**Work order:**
Whatever lies between the line that holds "Đăng ký nhận bản tin từ TensorFlow" and the final line of the records below, both included, should be repeated exactly; leave out the pictures and add nothing.

*** Opening Material for the task ***

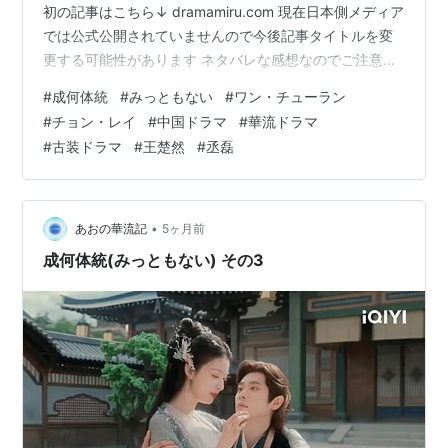
初の記事はこちら↓ dramamiru.com 現在日本側メディア
では公式公開されていませんので今後記事タイトルを変
更する可能性があります ネタバレな感想なのでご注意！
結末まで感想ネタバレしてます キャラクター生死を含め
#
成何体統
#
みっともない
#
ワン・チューラン
ネタバレＯＫな方のみどうぞ 晩音の侍女の小眉。 元々の
#
チョン・レイ
#
中国ドラマ
#
華流ドラマ
晩音の侍女です。 つまりは途中から主人の中身が入れ替
#
古装ドラマ
#
王楚然
#
丞磊
わったんだけど、彼女はそれを理解してなかった。 いつ
もの時代劇だと、まずはこの侍女から攻略して味方につ
けるものなんだけど、この侍女と晩音はな…
•
あおの華流記
5ヶ月前
成何体統(みっともない) その3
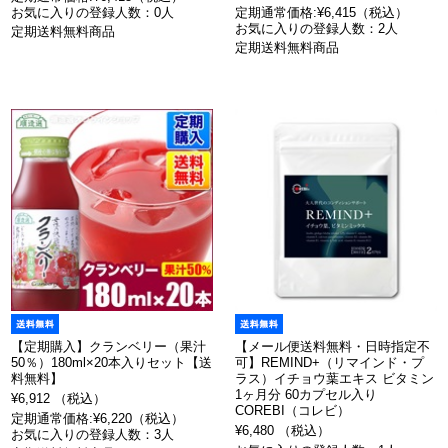
お気に入りの登録人数：0人
定期通常価格:¥6,415（税込）
お気に入りの登録人数：2人
定期送料無料商品
定期送料無料商品
【定期購入】クランベリー（果汁
【メール便送料無料・日時指定不
50％）180ml×20本入りセット【送
可】REMIND+（リマインド・プ
料無料】
ラス）イチョウ葉エキス ビタミン
1ヶ月分 60カプセル入り
¥6,912 （税込）
COREBI（コレビ）
定期通常価格:¥6,220（税込）
¥6,480 （税込）
お気に入りの登録人数：3人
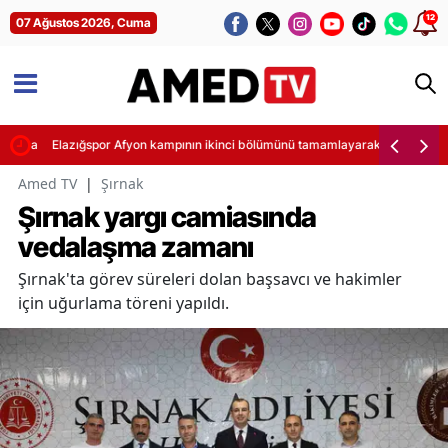
12
07 Ağustos 2026, Cuma
klama
Elazığspor Afyon kampının ikinci bölümünü tamamlayarak kısa bir tatile 
Amed TV
|
Şırnak
Şırnak yargı camiasında
vedalaşma zamanı
Şırnak'ta görev süreleri dolan başsavcı ve hakimler
için uğurlama töreni yapıldı.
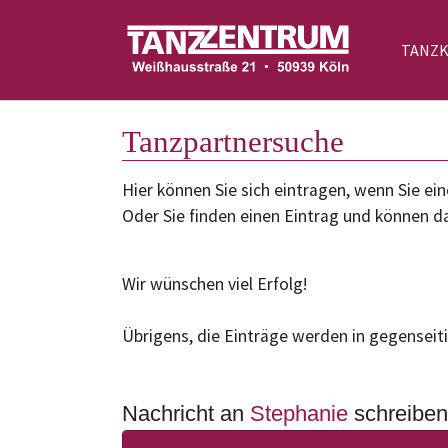
TANZ
Zum Hauptinhalt springen
Tanzpartnersuche
Hier können Sie sich eintragen, wenn Sie 
Oder Sie finden einen Eintrag und können da
Wir wünschen viel Erfolg!
Übrigens, die Einträge werden in gegenseiti
Nachricht an
Stephanie
schreiben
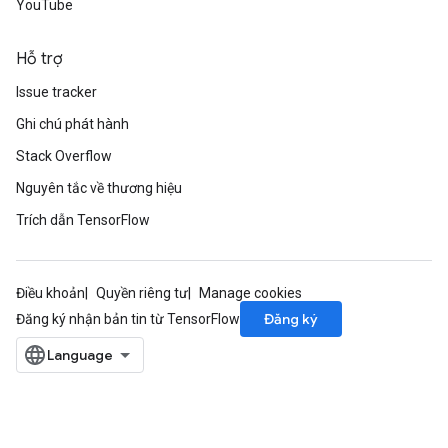
YouTube
Hỗ trợ
Issue tracker
Ghi chú phát hành
Stack Overflow
Nguyên tắc về thương hiệu
Trích dẫn TensorFlow
Điều khoản
Quyền riêng tư
Manage cookies
Đăng ký
Đăng ký nhận bản tin từ TensorFlow
ize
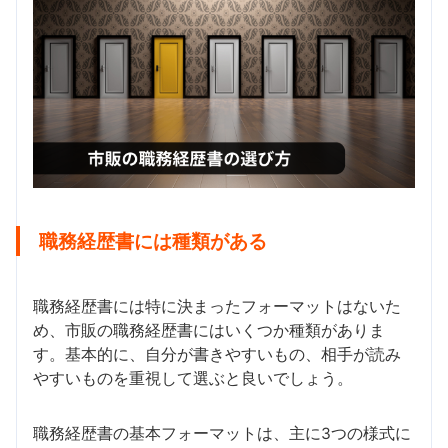
職務経歴書には種類がある
職務経歴書には特に決まったフォーマットはないた
め、市販の職務経歴書にはいくつか種類がありま
す。基本的に、自分が書きやすいもの、相手が読み
やすいものを重視して選ぶと良いでしょう。
職務経歴書の基本フォーマットは、主に3つの様式に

*** Closing Material for the task ***

**Result of the task:**
Đăng ký nhận bản tin từ TensorFlow
ize
職務経歴書には種類がある
職務経歴書には特に決まったフォーマットはないた
め、市販の職務経歴書にはいくつか種類がありま
す。基本的に、自分が書きやすいもの、相手が読み
やすいものを重視して選ぶと良いでしょう。
職務経歴書の基本フォーマットは、主に3つの様式に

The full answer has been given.